Foi algo muito significativo e que balançou as quatro grandes marcas. Para isso, reunimos os principais lançamentos do início da década de 1990, período de tempo que refletiu justamente essa nova possibilidade de nacionalizar a tecnologia estrangeira. Isso não quer dizer, é claro, que não houve uma intenção de defender o mercado nacional. A lista não está em ordem de importância. Quer lembrar outros exemplos? Compartilhe conosco nos comentários!
1 – Fiat
A Fiat chegou ao Brasil em 1977 com o 147 e, até 1991, sempre figurou com carros baratos e acessíveis à maioria. Mas isso mudou com a chegada do Tempra. O sedan de luxo surgiu na Itália em 1988, e a Fiat já tinha planos para ele no Brasil. Apesar disso, veio em tempo certo: o Brasil, país que carecia de modelos de luxo, recebeu inúmeros deles durante a abertura das importações.

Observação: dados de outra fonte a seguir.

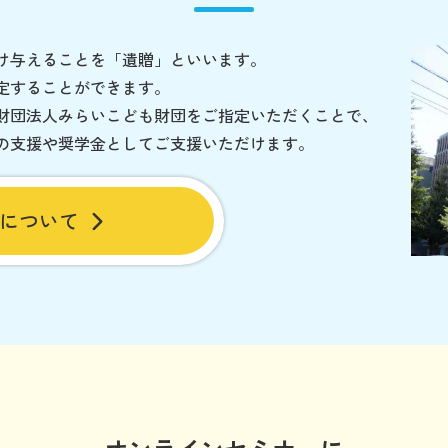
け与えることを「遺贈」といいます。
定することができます。
財団法人みらいこども財団をご指定いただくことで、
の支援や奨学金としてご支援いただけます。
について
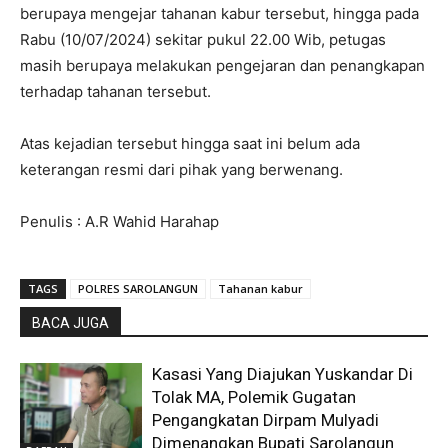
berupaya mengejar tahanan kabur tersebut, hingga pada
Rabu (10/07/2024) sekitar pukul 22.00 Wib, petugas
masih berupaya melakukan pengejaran dan penangkapan
terhadap tahanan tersebut.
Atas kejadian tersebut hingga saat ini belum ada
keterangan resmi dari pihak yang berwenang.
Penulis : A.R Wahid Harahap
TAGS
POLRES SAROLANGUN
Tahanan kabur
BACA JUGA
Kasasi Yang Diajukan Yuskandar Di
Tolak MA, Polemik Gugatan
Pengangkatan Dirpam Mulyadi
Dimenangkan Bupati Sarolangun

O Tempra era um sedan grande, luxuoso e com design chamativo. Ao longo do tempo, ganhou a versão Turbo que tornou-se, na época, o modelo mais rápido do Brasil. Foi um bom contraexemplo para balancear a imagem da Fiat no Brasil, que sempre ofereceu modelos razoavelmente acessíveis pela população, e que criou o Mille, um modelo espartano ao extremo. Agora, eles tinham um sedan de luxo.

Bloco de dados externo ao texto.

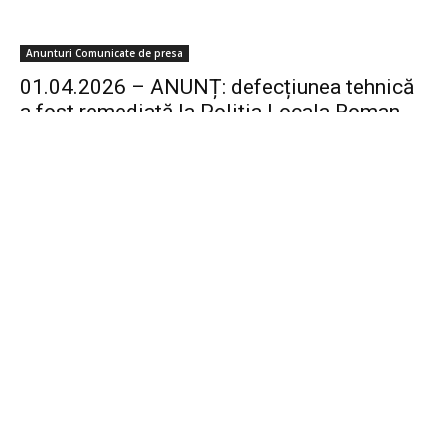
Anunturi Comunicate de presa
01.04.2026 – ANUNȚ: defecțiunea tehnică
a fost remediată la Poliția Locala Roman
01/04/2026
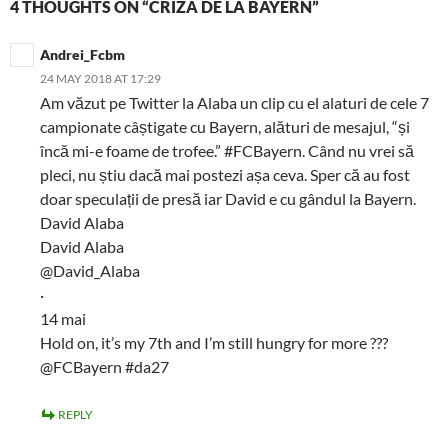
4 THOUGHTS ON “CRIZA DE LA BAYERN”
Andrei_Fcbm
24 MAY 2018 AT 17:29
Am văzut pe Twitter la Alaba un clip cu el alaturi de cele 7
campionate câștigate cu Bayern, alături de mesajul, “și
încă mi-e foame de trofee.” #FCBayern. Când nu vrei să
pleci, nu știu dacă mai postezi așa ceva. Sper că au fost
doar speculații de presă iar David e cu gândul la Bayern.
David Alaba
David Alaba
@David_Alaba
·
14 mai
Hold on, it’s my 7th and I’m still hungry for more ???
@FCBayern #da27
REPLY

O Tipo também é um exemplo importante. Embora tenha chegado em 1993 como um modelo importado, foi um dos poucos carros até hoje a superar o Gol no ranking dos carros mais vendidos. Importado da Itália, só foi nacionalizado em 1995, mas saiu de linha em 1997. Foi substituído pelo Brava, lançado em 1999.
O Tempra também saiu de linha em 1998, e a Fiat o sucedeu com o Marea, que carregou boa parte da imagem (e padrões) do seu antecessor. Apesar disso, hoje, a marca carece de modelos realmente impactantes e luxuosos que possam reafirmar essa referência de luxo. É por isso que Bravo, Linea e Freemont (este último um Dodge) vendem pouco atualmente.
2 – Ford
Como já se sabe, Ford e Volkswagen estabeleceram um acordo formando um joint-venture chamado Autolatina em 1987. Apesar disso, as consequências práticas só apareceram em 1990, com o lançamento de modelos como o Apollo e o Verona, este último fabricado pela Ford. Baseado no Escort, era vendido apenas na versão duas portas. À época, as montadoras tinham duas formas de reagir: renovar o mercado para enfrentar os importados ou aproveitar a situação para renovar suas tecnologias para tirar o mercado brasileiro do atraso que estava até o fim dos anos 1980. A Ford (e a VW, logo abaixo) foram as que agiram de forma mais amena dentre as cinco aqui citadas.
A Ford, de início, não se movimentou para defender sua linha. Isso só aconteceu porque a Autolatina já tinha alguns planos: além do compartilhamento de motores, plataformas e fábricas entre si (o Escort usava motores da Volkswagen e o Logus era produzido em uma fábrica da Ford, assim como o Versailles aproveitava-se da plataforma do Santana), eles planejavam substituir toda a linha Gol por derivados do Escort 1993. Com a vinda de modelos europeus para o Brasil, a linha Ford estava renovada.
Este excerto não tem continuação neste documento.